Ter terechtzitting hebben de officieren van justitie de bewijsmiddelen opgesomd en toegelicht.
Ten aanzien van het levensgevaar voor personen hebben de officieren van justitie gesteld dat de ruimte tussen de verschillende chalets klein is, dat de brand zich had kunnen uitbreiden naar de belendende percelen en dat in ieder geval in de woning op [chalet 2] , gelegen tegenover de woning van verdachte, bewoners aanwezig waren waaronder de meldster die met haar kind de woning is ontvlucht.
Het standpunt van de verdediging
De raadsman heeft primair integrale vrijspraak voor de feiten 1 en 2 bepleit.

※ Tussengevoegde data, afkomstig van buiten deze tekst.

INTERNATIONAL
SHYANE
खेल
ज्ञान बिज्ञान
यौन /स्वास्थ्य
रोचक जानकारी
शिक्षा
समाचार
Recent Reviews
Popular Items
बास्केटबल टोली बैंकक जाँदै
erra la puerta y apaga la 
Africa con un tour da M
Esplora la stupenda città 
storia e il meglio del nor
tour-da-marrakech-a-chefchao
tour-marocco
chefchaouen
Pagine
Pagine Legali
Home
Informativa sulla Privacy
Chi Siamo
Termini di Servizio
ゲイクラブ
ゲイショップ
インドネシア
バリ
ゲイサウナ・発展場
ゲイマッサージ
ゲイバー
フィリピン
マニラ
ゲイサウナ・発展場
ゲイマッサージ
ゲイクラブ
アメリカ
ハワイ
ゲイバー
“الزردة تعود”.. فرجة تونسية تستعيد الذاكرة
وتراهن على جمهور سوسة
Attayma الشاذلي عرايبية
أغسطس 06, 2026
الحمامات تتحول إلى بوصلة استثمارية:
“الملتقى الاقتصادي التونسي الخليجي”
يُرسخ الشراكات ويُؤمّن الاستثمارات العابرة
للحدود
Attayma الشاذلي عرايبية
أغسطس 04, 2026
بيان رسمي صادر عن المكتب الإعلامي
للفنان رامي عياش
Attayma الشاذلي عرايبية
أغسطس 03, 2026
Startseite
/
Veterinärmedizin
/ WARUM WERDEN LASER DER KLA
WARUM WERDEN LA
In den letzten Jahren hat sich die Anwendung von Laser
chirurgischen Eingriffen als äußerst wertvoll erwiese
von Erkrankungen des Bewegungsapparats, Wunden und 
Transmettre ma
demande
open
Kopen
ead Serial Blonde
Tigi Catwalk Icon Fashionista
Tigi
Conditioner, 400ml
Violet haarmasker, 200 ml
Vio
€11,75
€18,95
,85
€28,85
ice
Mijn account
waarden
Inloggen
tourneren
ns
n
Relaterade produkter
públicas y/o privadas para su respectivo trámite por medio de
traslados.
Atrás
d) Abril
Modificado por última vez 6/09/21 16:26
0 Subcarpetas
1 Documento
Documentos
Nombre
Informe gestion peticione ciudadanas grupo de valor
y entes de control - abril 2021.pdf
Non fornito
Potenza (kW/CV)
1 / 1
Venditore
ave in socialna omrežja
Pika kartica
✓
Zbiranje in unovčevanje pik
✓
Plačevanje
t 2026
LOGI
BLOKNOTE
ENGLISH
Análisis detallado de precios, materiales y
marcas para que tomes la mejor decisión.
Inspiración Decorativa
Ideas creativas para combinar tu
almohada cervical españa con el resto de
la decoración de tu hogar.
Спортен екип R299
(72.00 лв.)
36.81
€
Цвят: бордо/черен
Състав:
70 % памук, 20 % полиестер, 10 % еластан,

Hij heeft daartoe betoogd dat sprake is van een alternatief scenario. Medeverdachte [medeverdachte 3] heeft aan verdachte gezegd dat er naar aanleiding van drugshandel ruzie in haar woning was geweest, dat er veel bloed was en dat dat bloed moest worden opgeruimd. Ze heeft hem gevraagd of ze zijn, verdachtes, auto daarbij mocht lenen. Verdachte heeft dit geweigerd en toen [medeverdachte 3] vroeg of ze de woning in de fik moest steken, heeft hij geantwoord dat hij er niets mee te maken wilde hebben. Toen verdachte te horen kreeg dat er brand in het huisje was geweest, bleek zijn auto weg te zijn en concludeerde hij dat [medeverdachte 3] dat moest hebben gedaan.
De raadsman heeft verder betoogd dat de verklaringen van de medeverdachten [medeverdachte 2] en [medeverdachte 1] tegenstrijdigheden bevatten en niet overeenkomen met het scenario dat door hen en door het Openbaar Ministerie wordt geschetst.
De raadsman meent dat de verklaringen van [medeverdachte 2] gelet op hun inconsistentie op zichzelf en in samenhang met elkaar onvoldoende zijn om als wettig en overtuigend bewijs te kunnen gelden. De raadsman heeft in dit verband naar voren gebracht dat [medeverdachte 2] over de vraag of er iemand in het huis lag, tegenstrijdig heeft verklaard. Ook ten aanzien van de jerrycan heeft [medeverdachte 2] tegenstrijdige verklaringen afgelegd. De raadsman stelt op basis van de verklaringen van [medeverdachte 2] vast dat [medeverdachte 2] de volgorde van de gebeurtenissen niet meer helder voor ogen heeft. Hij doelt hierbij op haar verklaringen over het tijdstip dat ze bij verdachte thuis zijn geweest en het moment dat [medeverdachte 3] het idee van de brand naar voren heeft gebracht. Voor zover [medeverdachte 2] heeft verklaard dat [medeverdachte 3] met het idee van de brandstichting kwam nadat de politie had gebeld en dat ze daarna naar verdachte zouden zijn gegaan en het met hem zouden hebben besproken, kan dat feitelijk niet kloppen. Met name haar eerste verklaringen dat verdachte de auto, de autosleutel en de brandstof niet heeft gegeven en dat verdachte niet bij de brandstichting betrokken was, ondersteunen juist het door verdachte geschetste scenario.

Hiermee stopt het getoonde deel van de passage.